01.02.2020
2020’s State of JavaScript Report and What It Means for the Future of JavaScript
By The Fullstack Academy Team
If one of your resolutions for the New Year is learning how to code, it’s worth exploring which coding language to specialize in.
The 2020 State of JavaScript report shows that JavaScript isn’t going anywhere—and that it’s still changing, growing, and adapting. The report is especially relevant to Fullstack Academy since we primarily teach fullstack JavaScript. Within that core language, we focus on the NERD stack, which includes Node, Express, React, Redux, Sequelize, and PostgreSQL.
One key data visualization in the report covers satisfaction versus usage for each technology under the JavaScript umbrella.
An Instructor’s Perspective
After analyzing the graph above, Fullstack instructor Ben Rodriguez notes, “React, Express, and Redux are in the ‘adopt’ block, which shows that these technologies are considered ‘safe to adopt’ and confirms that our curriculum is as relevant to the industry as possible.”
On how we use reports like these to inform our curriculum, Ben says, “We always want to make sure we do what's best for our students, and that includes having a cutting-edge, relevant, industry-ready curriculum. These surveys give us another signal and vector on what’s currently in our curriculum, what possibly needs updating, and some other technologies we can start looking into.”
Exploring New Technologies
One such technology we’re starting to explore is TypeScript.
“TypeScript, which is a superset of JavaScript that enables us to catch more errors before we run our programs, is something that we’re actively thinking about,” Ben says. “There are technologies in this section that we have some materials on, as well as technologies we’re actively assessing and letting our students know exist, such as React Native for mobile apps and GraphQL as a new way to think about APIs.”
Survey Demographics
As far as demographics for the survey go, the majority of the respondents were in the US, Canada, and Russia. In the future, we’d like to see the survey reach more participants from South America, Asia, and Africa.
As far as gender goes, of the 23,765 survey respondents, 91.1% were male, 5.8% were female, 0.9% were nonbinary, and 2.2% chose not to self-identify.

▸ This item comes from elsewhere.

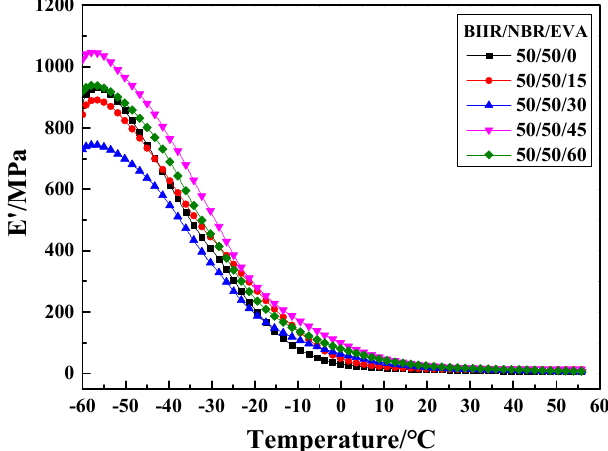
Figure 15. Storage modulus E ′ versus temperature of NBR/BIIR/EVA with various blend ratios.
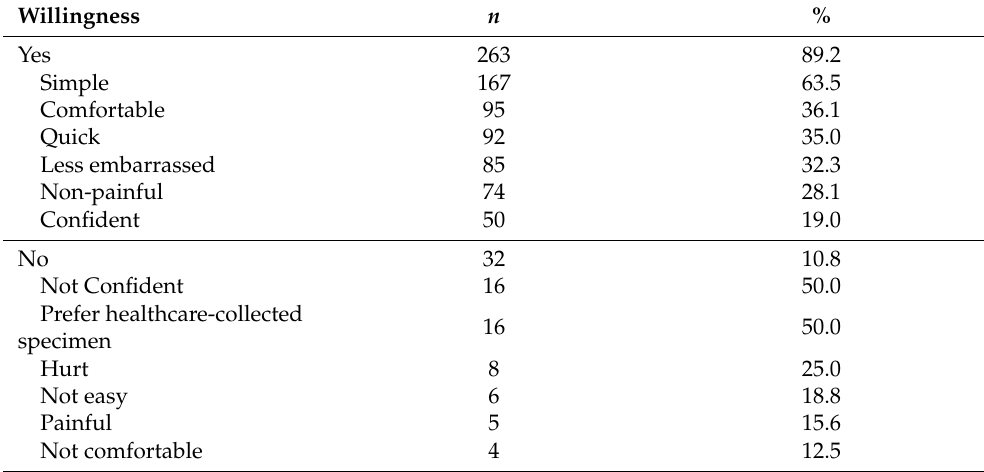
Table 5. Women’s willingness to perform self-sampling again and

To break this down even further, less than 2,000 survey respondents identified as female or nonbinary. These demographic results are similar to a 2018/2019 Pearson Frank survey that found that only 1 in 10 Java/PHP developers were women (87% of survey respondents identified as male; 11% identified as female).
These demographics are interesting because, as Caroline Criado Perez notes in Invisible Women: Data Bias in a World Designed for Men, coding was originally seen as a women’s game.
In a 1967 article for Cosmopolitan titled “The Computer Girls,” computing pioneer Grace Hopper was quoted as saying, "It’s just like planning a dinner. You have to plan ahead and schedule everything so that it’s ready when you need it. Programming requires patience and the ability to handle detail. Women are ‘naturals’ at computer programming.”
Perez explains in her book that once employers realized programming wasn't a low-skilled clerical job, they started training men and developing hiring tools that were covertly biased against women.
Looking to the Future
At Fullstack Academy, we’re dedicated to promoting inclusivity and diversity in tech, so this demographic data shows that we still have a lot of work to do to diversify the industry—both across gender and racial identities.
Fullstack instructors agree. “I firmly believe the more perspectives we can get, the closer to reality we get. But we’re also able to see and address our own blind spots and hold ourselves accountable to a higher standard,” Ben says. “We miss out on amazing ideas from other people when we don't actively try to include the many different perspectives as possible.”